All examples for the hanging cable problems that I've seen involve something like calculating the unknown distance between poles for a cable of a known length and known sag.
I've been trying to figure out how to re-arrange the equations to determine an unknown sag from a known cable length and known distance apart.
For example, what is the sag for a cable 3m long between two points 2m apart.
This was one of the sources I've looked at THE HANGING CABLE PROBLEM FOR PRACTICAL APPLICATIONS as well as the Wikipedia entry for Catenaries. The first demonstrates how to re-write the width in terms of the sag and length.

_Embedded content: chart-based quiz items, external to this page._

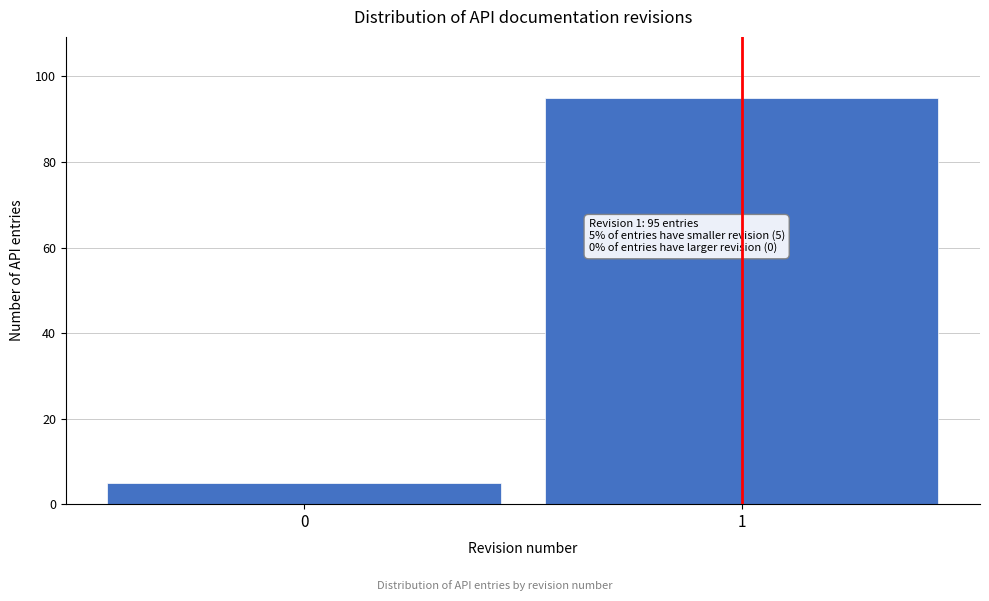

Reading right to left, list all the values displayed in this chart.

95	5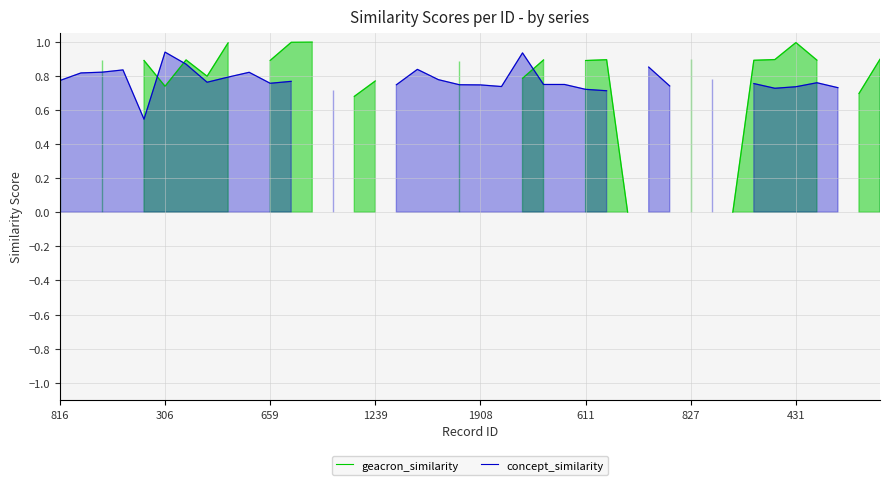

What is the label of the 23rd point from the right?

17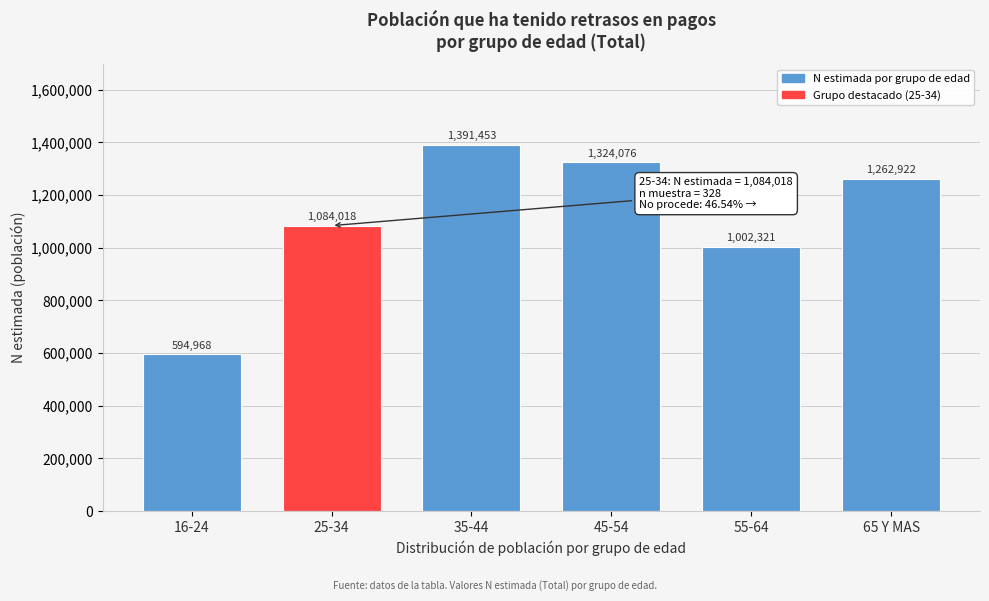

Reading left to right, what are all the values shown in this chart?

594968	1084018	1391453	1324076	1002321	1262922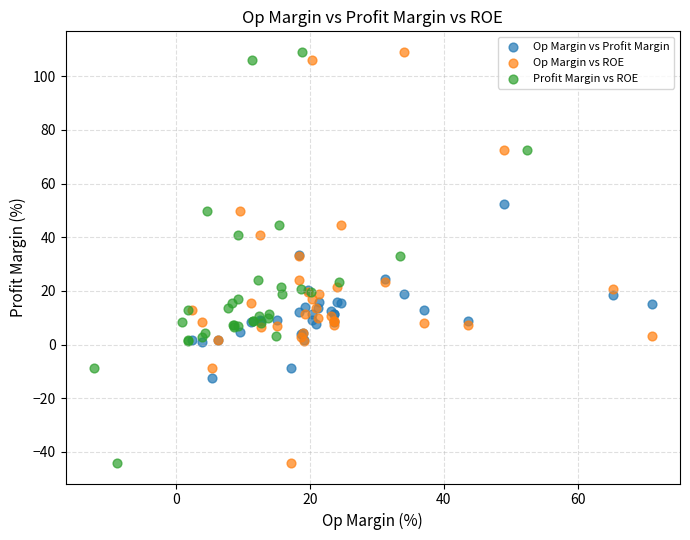

What are all the series names shown in the legend?

Op Margin vs Profit Margin, Op Margin vs ROE, Profit Margin vs ROE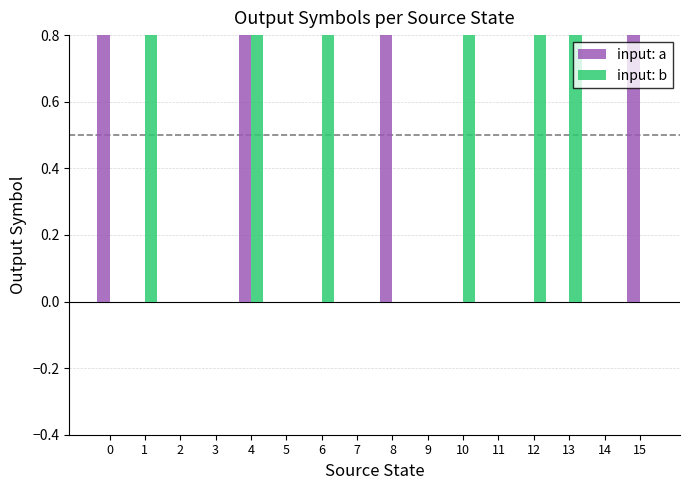

Reading right to left, list all the values displayed in this chart.

input: a: 15=1	14=0	13=0	12=0	11=0	10=0	9=0	8=1	7=0	6=0	5=0	4=1	3=0	2=0	1=0	0=1
input: b: 15=0	14=0	13=1	12=1	11=0	10=1	9=0	8=0	7=0	6=1	5=0	4=1	3=0	2=0	1=1	0=0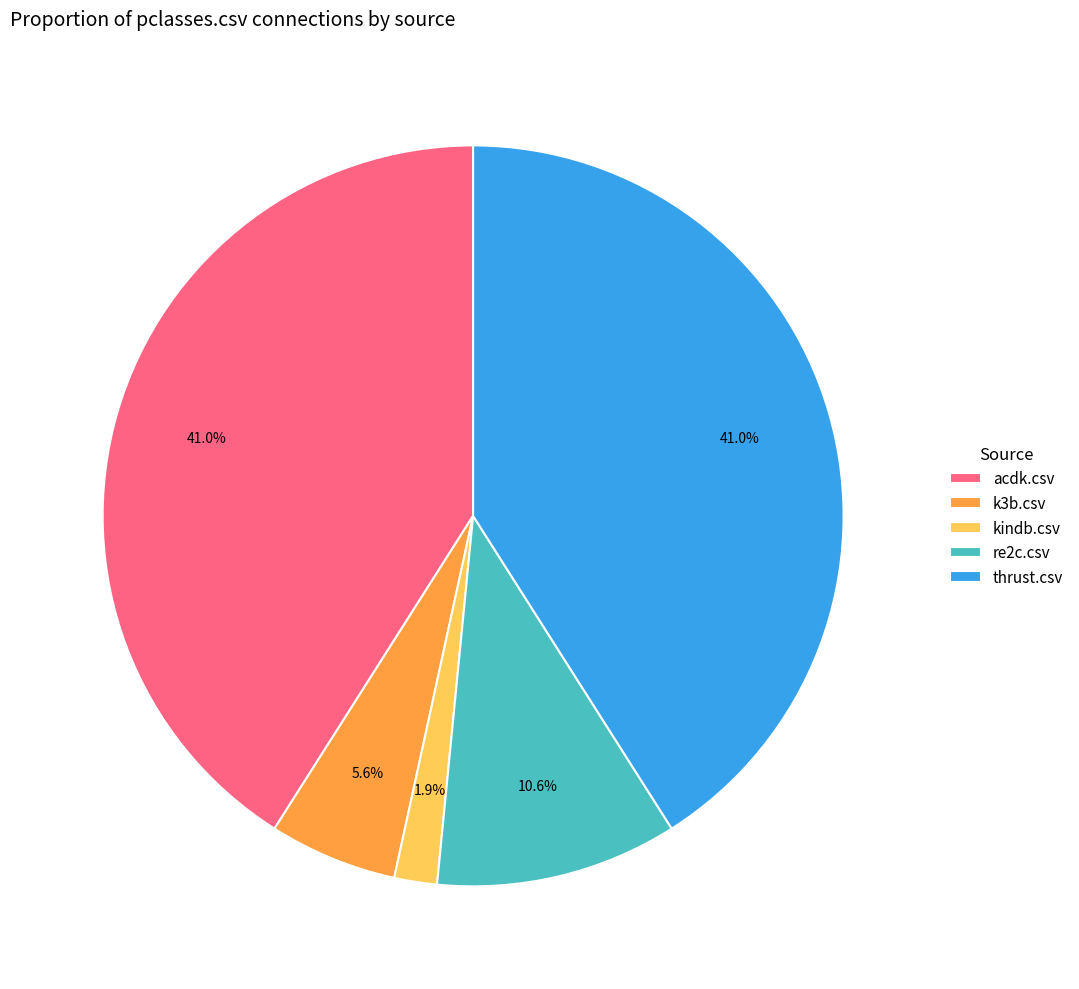

The kindb.csv slice represents 2% of the pie. True or false?

True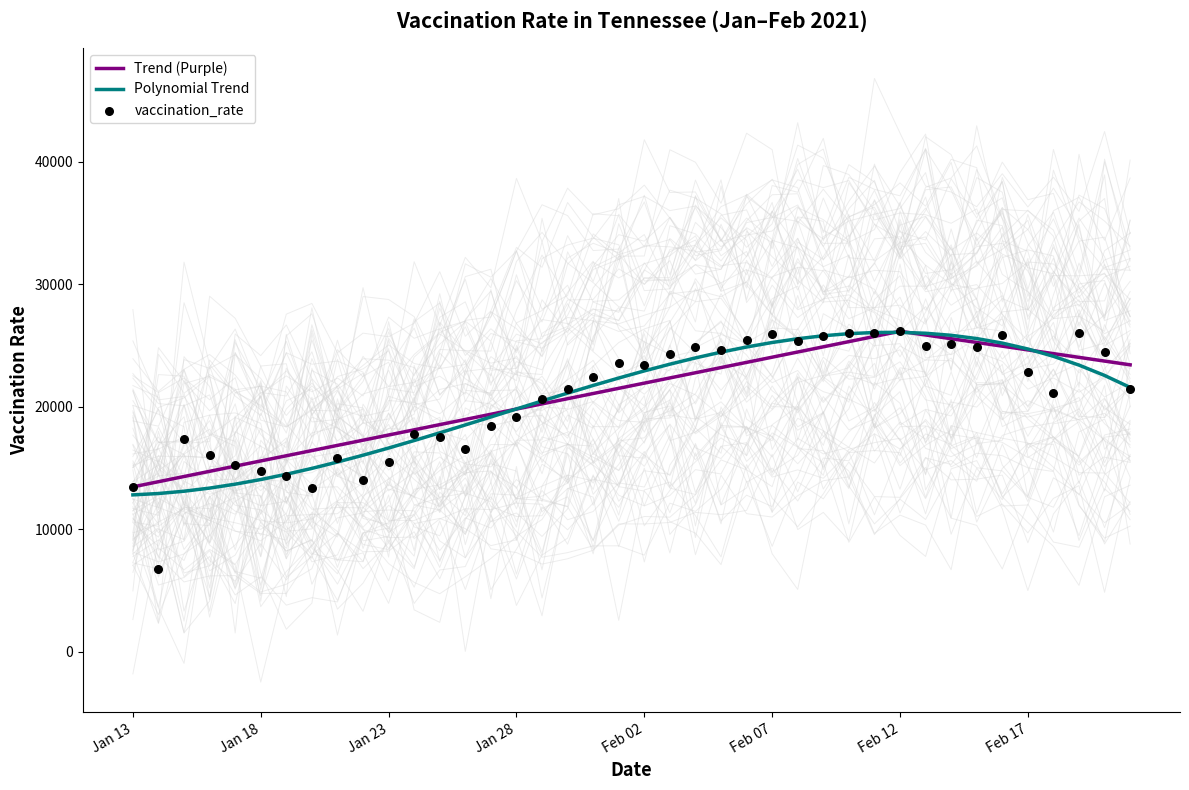

What is the change in value from 17 to 21?

+2885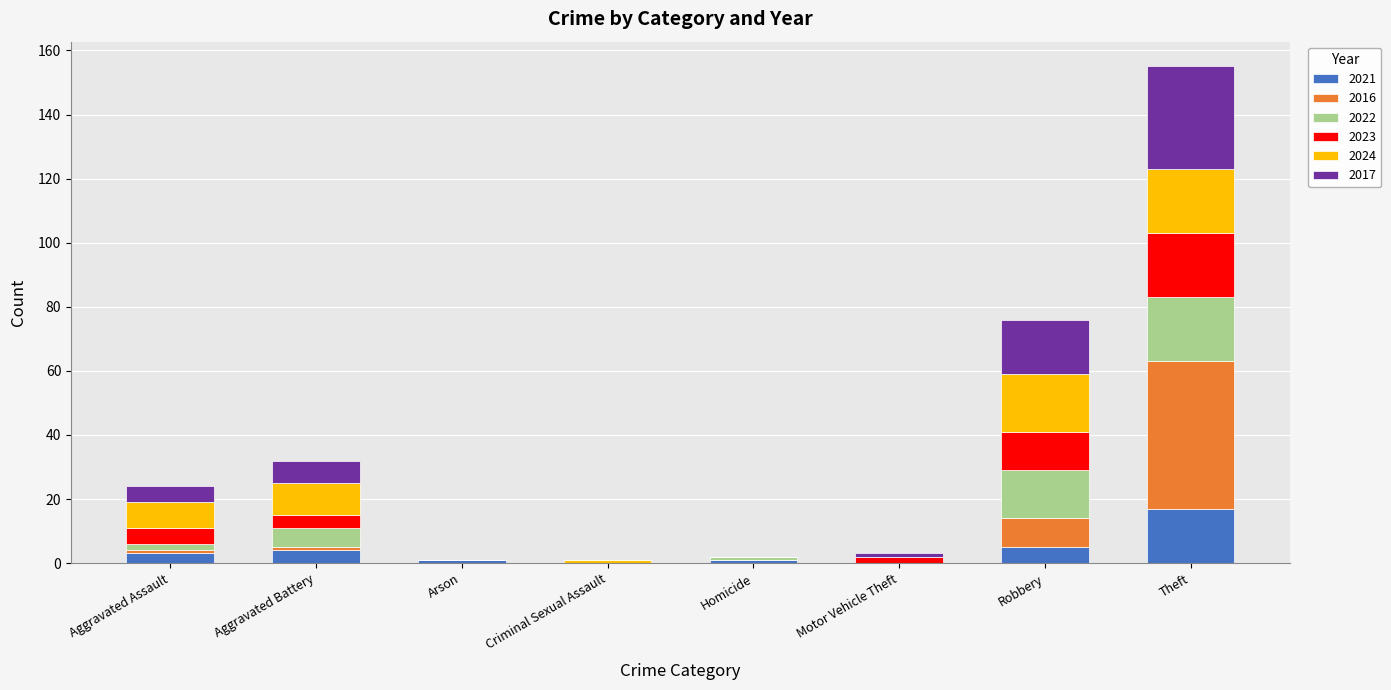

What is the sum of all 2021 values?

31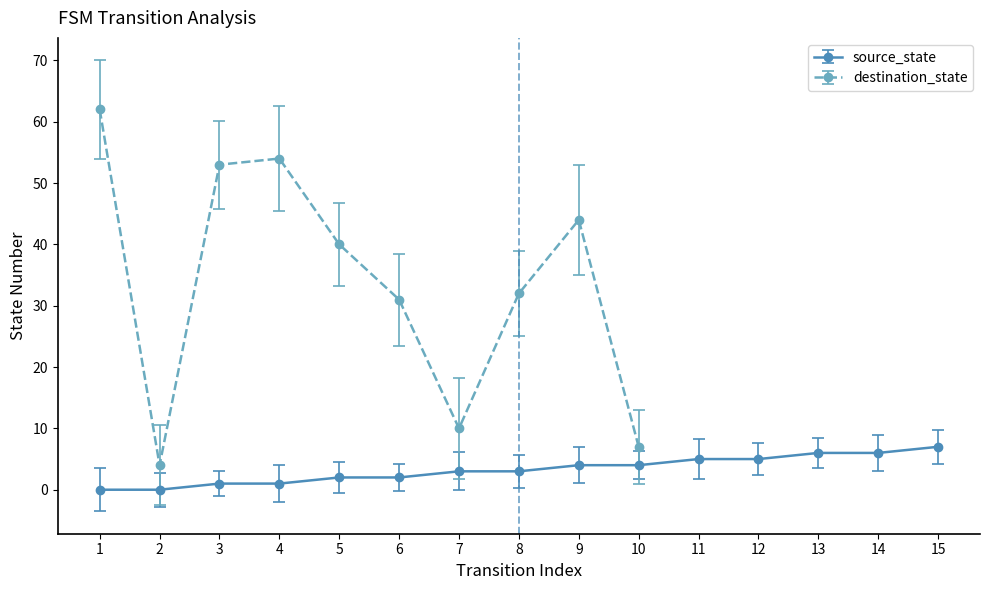

At which label is the value closest to 3?

7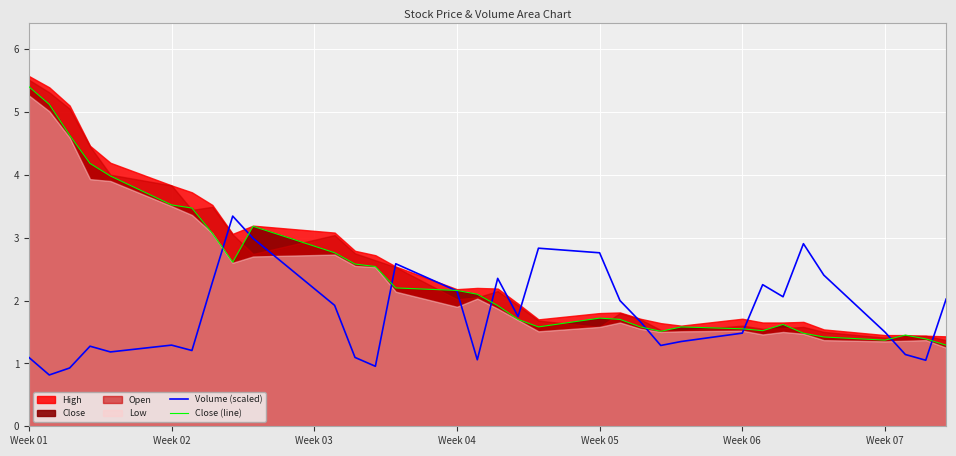

What is the maximum value for Close (line)?

5.4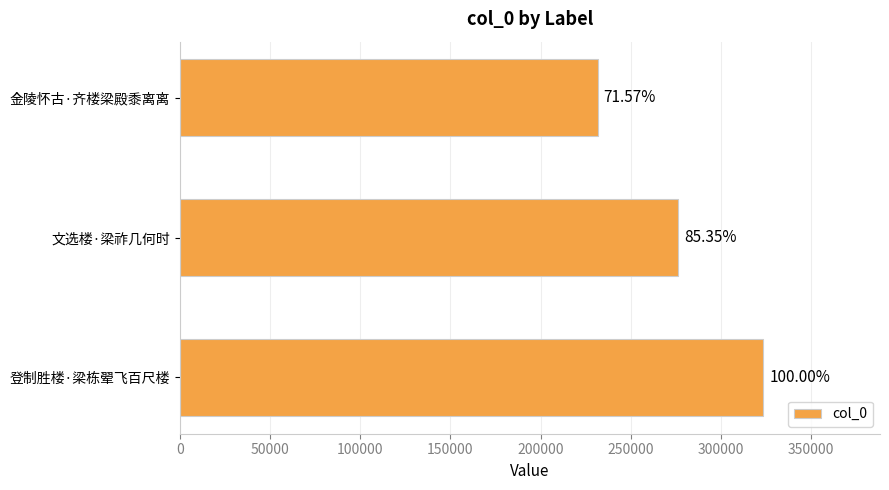

How many bars are there in total?

3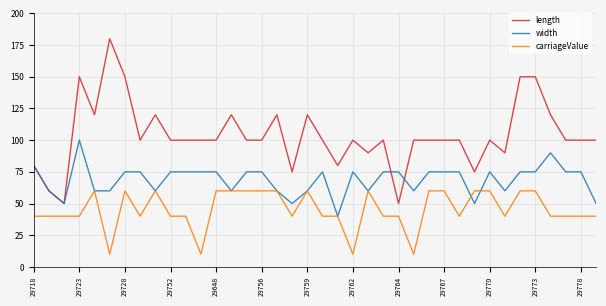

True or false: carriageValue and length intersect in this chart.

False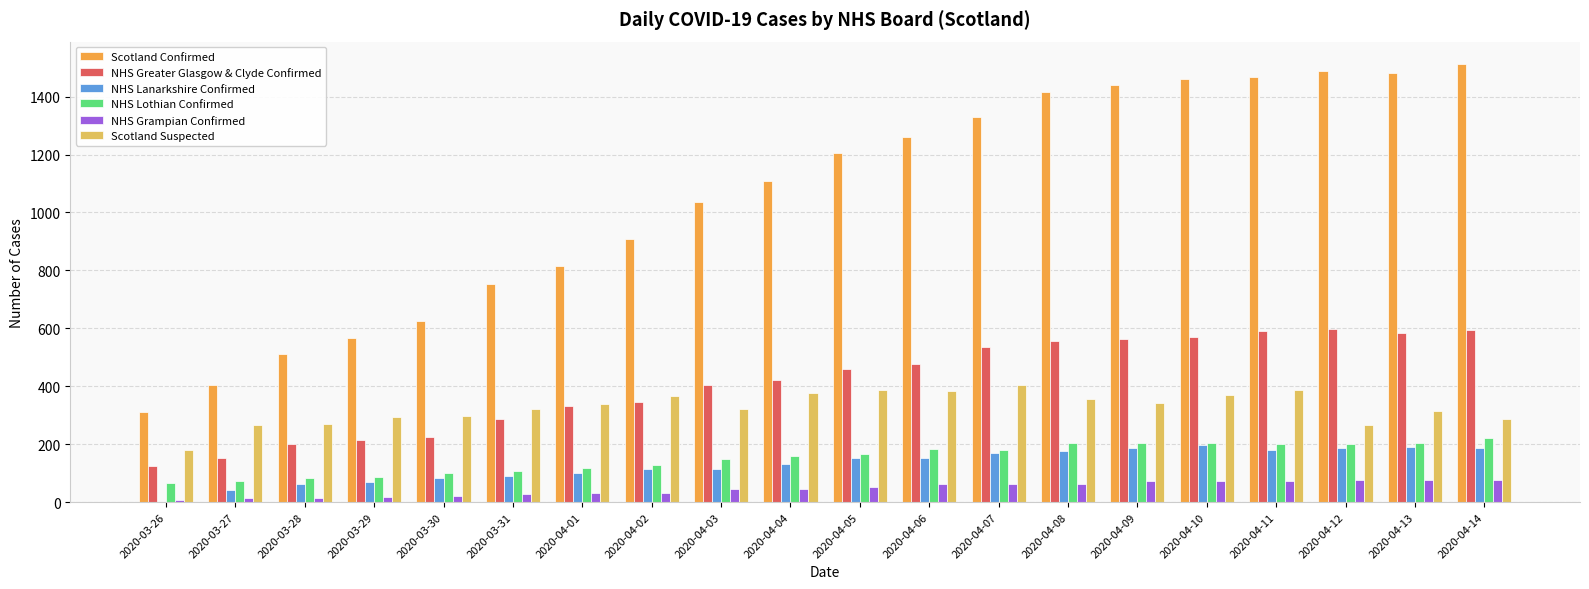

Does the chart contain stacked bars?

No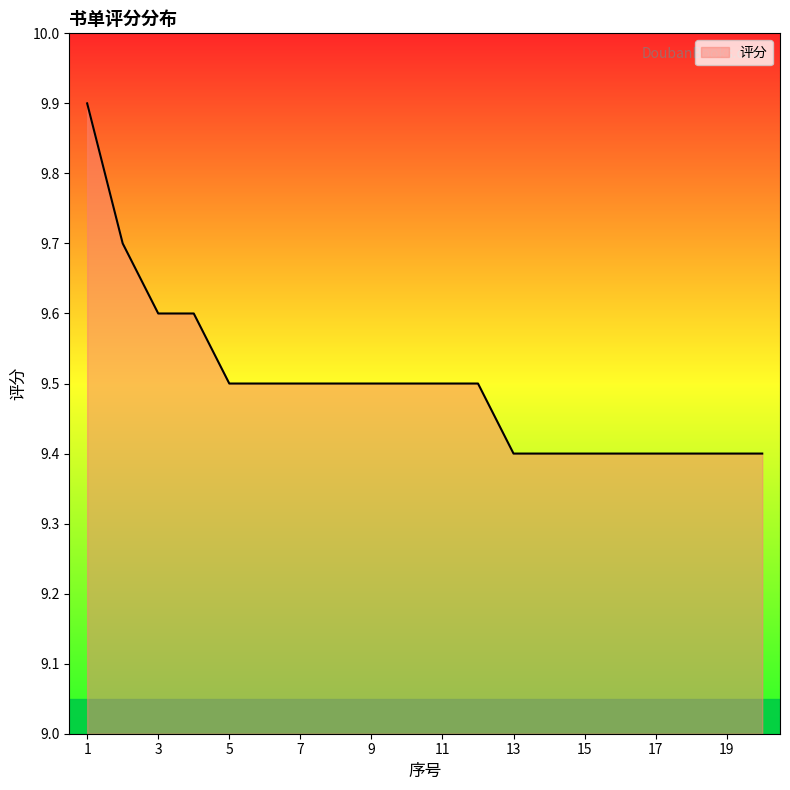

What is the greatest value displayed?

9.9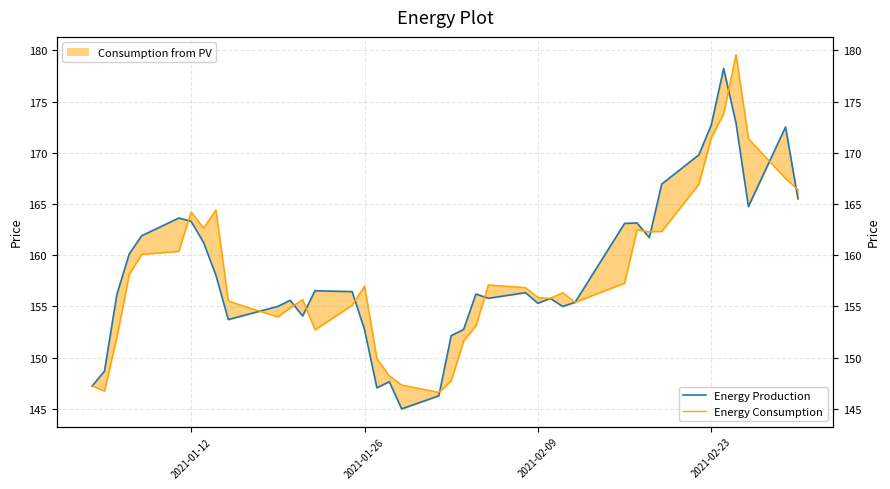

What is the average value of the Energy Consumption series?

158.1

This is for a personal project where I'm hanging Christmas lights where I've now ended up down a rabbit hole and out of my depth mathematically speaking.
Best Answer
Rewrite the equation $$a \sinh \left(\frac{x}{a}\right)=y$$ as $$\frac{\sinh(t)}t=k \qquad \text{with}\qquad t=\frac{x}{a}\qquad \text{and}\qquad k=\frac{y}{x}$$
Using Taylor series $$\frac{\sinh(t)}t=1+\frac{t^2}{6}+\frac{t^4}{120}+\frac{t^6}{5040}+O\left(t^8\right)$$ Use series reversion $$t=u-\frac{u^3}{40}+\frac{107 u^5}{67200}+O\left(u^7\right)\qquad \text{with}\qquad u= \sqrt{6(k-1)}$$
For your case where $k=y=\frac 32$, $x=1$ $$t\sim \frac{21041 \sqrt{3}}{22400} \implies a=\frac 1 t = 0.614640$$